Yes, "US tax collectors" would include the IRS and the tax collection departments of the various states. The IRS today gets information about how much interest the bank paid you for the balance held in your various accounts. It doesn't generally get information about how much money went into and out of your account though it will get notified if you make a suspicious transaction (walking in to the bank with more than $10,000 in cash in one or more transactions over a short period of time for example). Other than those suspicious activity reports, the vast majority of the information the IRS has about a taxpayer is the information that is found on the tax forms businesses send to the taxpayer (W2's, 1099's, K-1's, etc.) Of course, if the IRS is investigating you for committing a criminal offense, they can subpoena additional information from your bank. But they aren't sent that information proactively to determine who to consider investigating.

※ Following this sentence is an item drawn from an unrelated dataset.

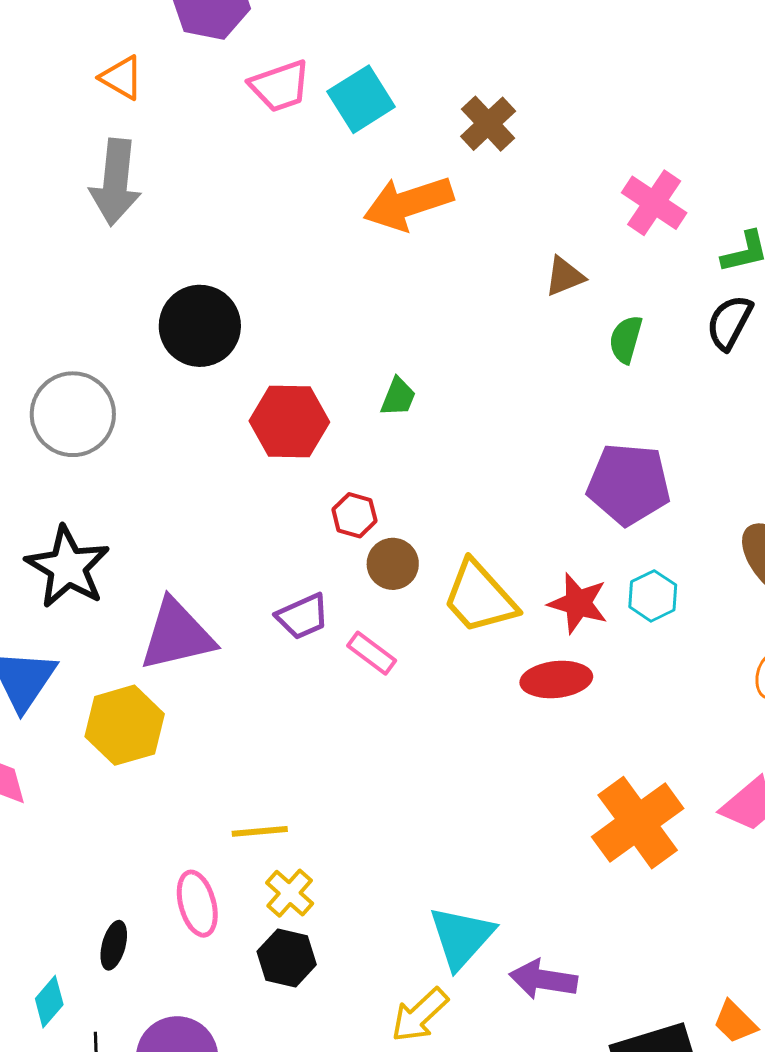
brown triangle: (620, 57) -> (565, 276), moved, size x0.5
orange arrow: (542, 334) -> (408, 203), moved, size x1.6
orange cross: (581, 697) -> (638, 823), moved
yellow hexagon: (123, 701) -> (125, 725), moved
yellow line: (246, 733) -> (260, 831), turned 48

It's just a proposal so the exact contours are rather nebulous (and there are undoubtedly multiple versions of the proposal circulating around). Broadly, though, it appears to be suggesting that the 1099's that banks send customers to report their accumulated interest be expanded to include a few additional numbers-- total inflows and total outflows broken down by cash, flow to other accounts owned by the taxpayer, and flow to foreign accounts. Currently, the proposal would add these total amounts for any account whose balance exceeds $600 at any point during the year (I'm guessing it's not coincidental that they chose the same cut-off that businesses use to determine whether to issue a 1099 though I don't see why) but the Arizona Republic suggests they might increase that limit to something more like $10,000 to exclude low value accounts.
If the proposal passes, the intention would be to alert the IRS that, say, John Doe is reporting $40,000 in total income but John Doe's checking account saw $20,000 in cash deposits over the course of the year and a total inflow and outflow of $80,000. That might cause the IRS to audit Mr. Doe to see if he's working another job under the table or otherwise underreporting his income.
Whether this is positive overall is, of course, a political question. It would undoubtedly cause tax collections to increase when the IRS is able to detect the John Doe's of the world. Proponents suggest that it will be targeting the very rich who are failing to report large chunks of income to the IRS.
Personally, I'm pessimistic. My wager is that the very rich are largely sheltering their income entirely legally (making money through capital gains rather than income, getting non-taxable loans against their investments rather than selling those investments and realizing the gains, etc.) rather than getting paid under the table. Auditing the very rich who can afford very good lawyers and accountants that keep great records is costly and time consuming. On the other hand, auditing the various dishwashers, waitresses, nannies, and mechanics of the world who do a little off-the-books work or who might underreport some tips is pretty easy. They're not going to bring tax attorneys with them that are quoting tax court decisions about why Richy Rich's honey farm qualifies for some special tax-free status. They're going to either not contest the IRS's suggestion that they owe some additional taxes or they're going to come to the audit and roll over when the auditor says they owe a few hundred bucks. And knowing that the IRS is going to get that information, plenty of these working class folks are going to decide to avoid banks (partially or completely) which is unlikely to help them in the long term.